2006-05-28 11:16:40

Dokument: Die Predigt des Papstes in Krakau. Volltext.


„Ihr Männer von Galiläa, was steht ihr da und schaut zum Himmel empor?“ (Apg 1,11)
Schwestern und Brüder, heute erklingt im Blonie-Park von Krakau erneut diese Frage, die uns die Apostelgeschichte überliefert. Dieses Mal richtet sie sich an uns alle: „Was steht ihr da und schaut zum Himmel empor?“ In der Antwort auf diese Frage ist die grundlegende Wahrheit über das Leben und die Bestimmung des Menschen enthalten.

Die angesprochene Frage bezieht sich auf die zwei Haltungen, die mit den beiden Wirklichkeiten verbunden sind, in die das menschliche Leben eingeschrieben ist: die irdische und die himmlische. Zunächst die irdische Wirklichkeit: „Was steht ihr da?“ – Warum steht ihr auf der Erde?
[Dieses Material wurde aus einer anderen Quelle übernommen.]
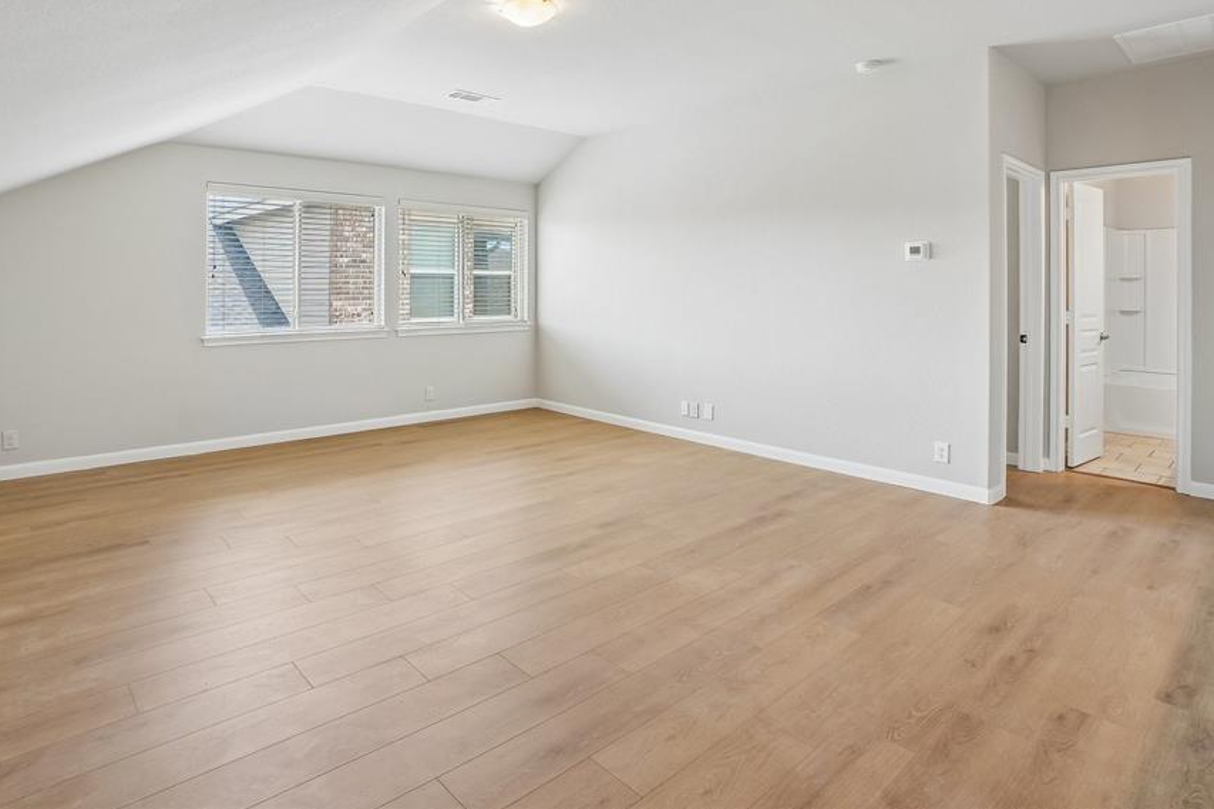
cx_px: 542
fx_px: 607
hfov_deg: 89.7
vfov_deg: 66.7
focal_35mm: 18
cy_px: 325
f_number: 8
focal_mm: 10
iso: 400
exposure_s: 1/13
Wir antworten: Wir stehen auf der Erde, weil uns der Schöpfer zur Krönung des Schöpfungswerkes hierher gesetzt hat. Der allmächtige Gott hat im Einklang mit seinem unaussprechlichen Plan der Liebe den Kosmos erschaffen, ihn aus dem nichts entstehen lassen. Und nachdem er dieses Werk vollbracht hat, rief er den Menschen ins Sein, den er nach dem eigenen Abbild geschaffen hat (vgl. Gen 1,26-27). Er gab ihm die Würde der Gottessohnschaft und der Unsterblichkeit. Wir wissen aber, dass sich der Mensch verirrte, das Geschenk der Freiheit missbrauchte und „nein“ zu Gott sagte und sich selbst zu einer Existenz verurteilte, in die das Böse, die Sünde, das Leiden und der Tod Einzug hielten. Aber wir wissen auch, dass Gott vor einer solchen Situation nicht aufgab, und direkt in die Geschichte des Menschen eintrat und dass diese eine Heilsgeschichte wurde. „Wir stehen auf der Erde“, wir sind in ihr verwurzelt, aus ihr wachsen wir. Hier wirken wir das Gute auf den ausgedehnten Feldern des täglichen Lebens, im Bereich des Materiellen und auch im Bereich des Spirituellen: in gegenseitigen Beziehungen, im Aufbau der menschlichen Gemeinschaft, in der Kultur. Hier erfahren wir die Mühe der Wanderer, die sich entlang verschlungener Pfade auf dem Weg zum Ziel befinden, zwischen Zaudern, Spannungen, Unsicherheiten, aber auch in dem tiefen Bewusstsein, dass dieser Weg früher oder später an sein Ziel gelangen wird. Und da kommt der Gedanke auf: Ist das alles? Ist die Erde, „auf der wir uns befinden“ unser endgültiges Schicksal?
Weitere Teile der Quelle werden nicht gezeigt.